◆ Your assignment: A verbatim reproduction of the lines below, from the line containing "left shoulder: (162, 300)" through the line containing "right shoulder: (175, 316)", both ends included, is the whole required output.

◆ Provided data:
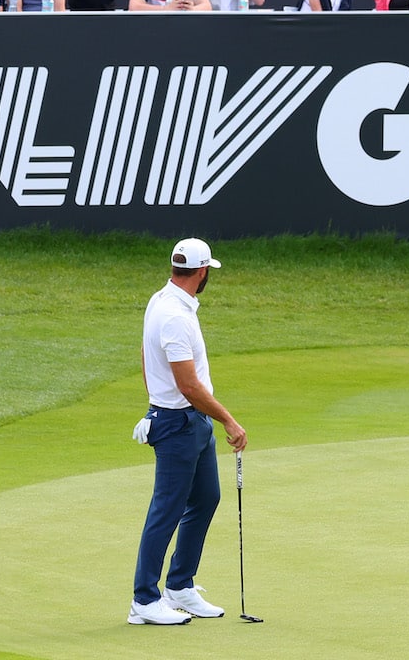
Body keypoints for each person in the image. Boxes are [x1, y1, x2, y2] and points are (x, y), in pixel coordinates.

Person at [129, 238, 248, 626]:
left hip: (190, 422)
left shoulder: (162, 300)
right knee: (166, 510)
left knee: (206, 498)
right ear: (201, 273)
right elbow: (189, 386)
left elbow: (148, 360)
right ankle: (144, 601)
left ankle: (179, 585)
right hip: (179, 423)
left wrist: (155, 397)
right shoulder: (175, 316)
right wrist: (228, 420)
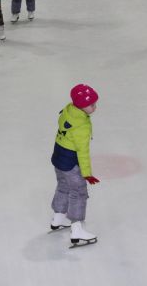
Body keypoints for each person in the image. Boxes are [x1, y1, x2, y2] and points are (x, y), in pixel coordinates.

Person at [50, 84, 100, 247]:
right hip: (71, 162)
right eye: (91, 104)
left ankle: (58, 219)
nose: (95, 107)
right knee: (78, 192)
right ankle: (77, 231)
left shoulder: (68, 110)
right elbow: (83, 152)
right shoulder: (82, 126)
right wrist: (87, 173)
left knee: (63, 185)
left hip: (59, 157)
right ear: (81, 105)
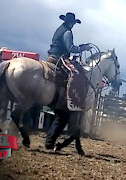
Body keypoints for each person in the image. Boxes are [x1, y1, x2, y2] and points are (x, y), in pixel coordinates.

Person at [45, 12, 90, 152]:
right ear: (71, 23)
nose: (73, 25)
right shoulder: (67, 32)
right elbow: (71, 48)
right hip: (60, 57)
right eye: (73, 23)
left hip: (52, 55)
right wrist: (83, 48)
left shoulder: (60, 29)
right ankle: (70, 98)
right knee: (75, 73)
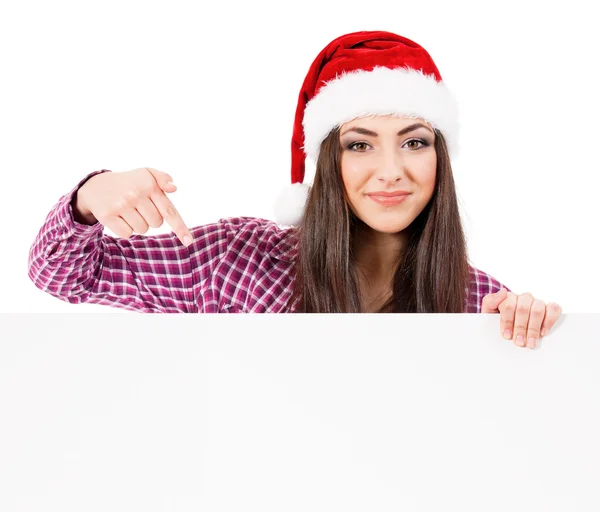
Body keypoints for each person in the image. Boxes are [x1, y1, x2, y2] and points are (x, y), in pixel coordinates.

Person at [28, 30, 562, 348]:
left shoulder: (477, 301)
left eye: (415, 142)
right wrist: (89, 198)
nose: (392, 170)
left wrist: (532, 334)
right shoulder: (236, 260)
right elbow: (67, 276)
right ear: (325, 162)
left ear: (440, 158)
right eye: (359, 145)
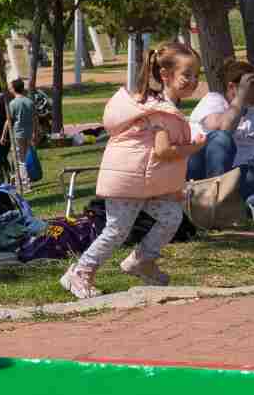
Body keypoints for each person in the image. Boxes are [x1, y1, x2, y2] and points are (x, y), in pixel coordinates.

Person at [62, 41, 202, 298]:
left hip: (144, 183)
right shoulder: (160, 112)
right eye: (187, 75)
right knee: (117, 229)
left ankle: (142, 260)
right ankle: (80, 272)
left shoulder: (161, 106)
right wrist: (193, 147)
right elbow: (162, 151)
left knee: (171, 216)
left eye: (196, 75)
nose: (193, 81)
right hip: (129, 182)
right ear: (165, 75)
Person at [189, 57, 254, 212]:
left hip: (238, 176)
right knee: (221, 138)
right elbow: (223, 128)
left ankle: (249, 207)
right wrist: (240, 96)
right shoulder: (213, 100)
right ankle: (214, 203)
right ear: (232, 87)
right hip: (204, 177)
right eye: (252, 85)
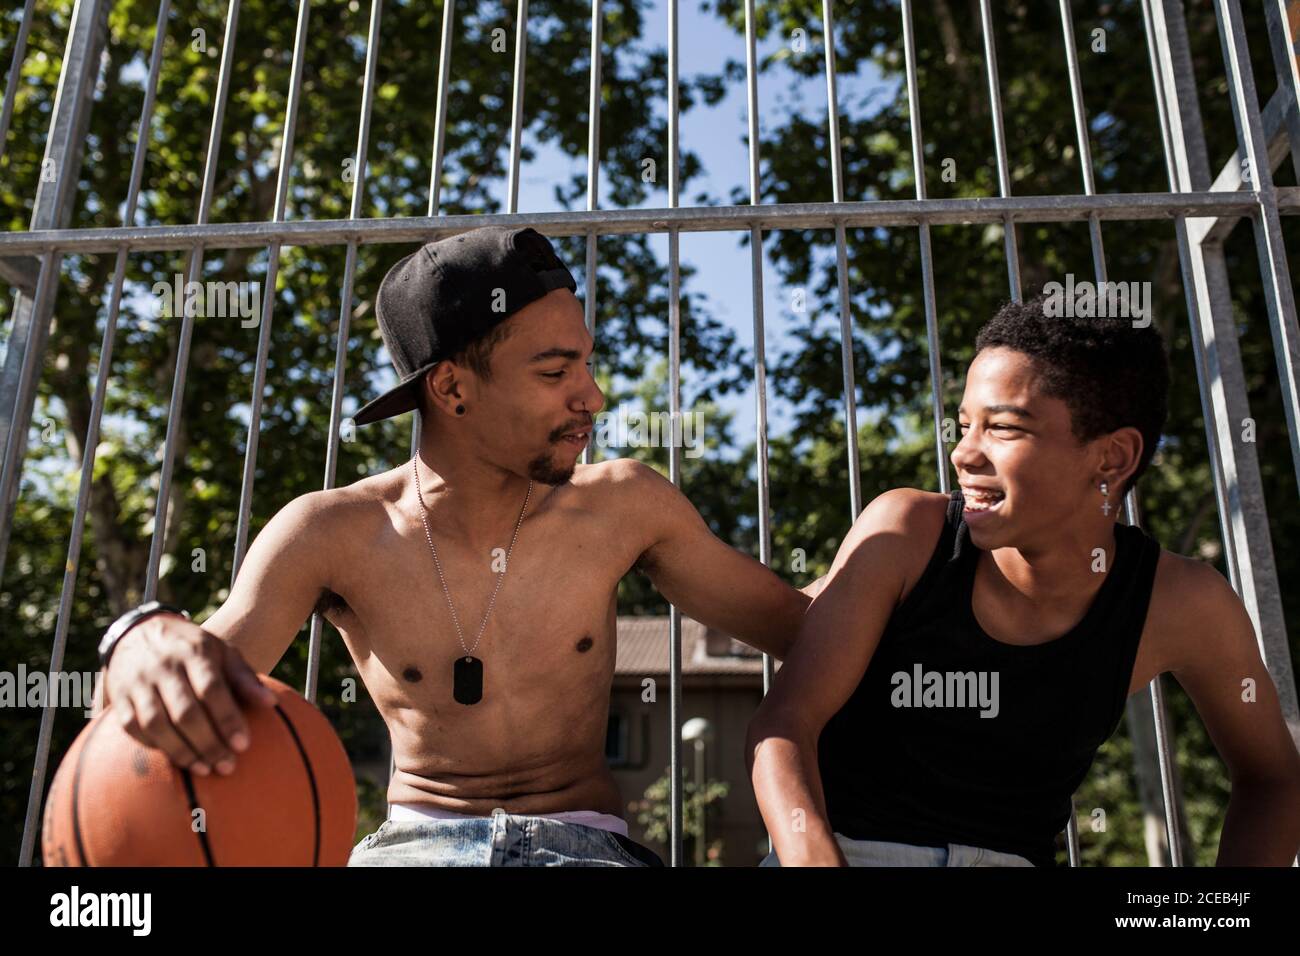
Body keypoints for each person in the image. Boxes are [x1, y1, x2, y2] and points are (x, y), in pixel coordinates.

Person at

◆ Solution for this problem:
left shoulder: (162, 300)
right knee: (166, 510)
left knee: (206, 498)
right ear: (201, 273)
right elbow: (189, 386)
left elbow: (148, 360)
right ankle: (144, 601)
left ankle: (179, 585)
right hip: (179, 423)
left wrist: (155, 397)
right shoulder: (175, 316)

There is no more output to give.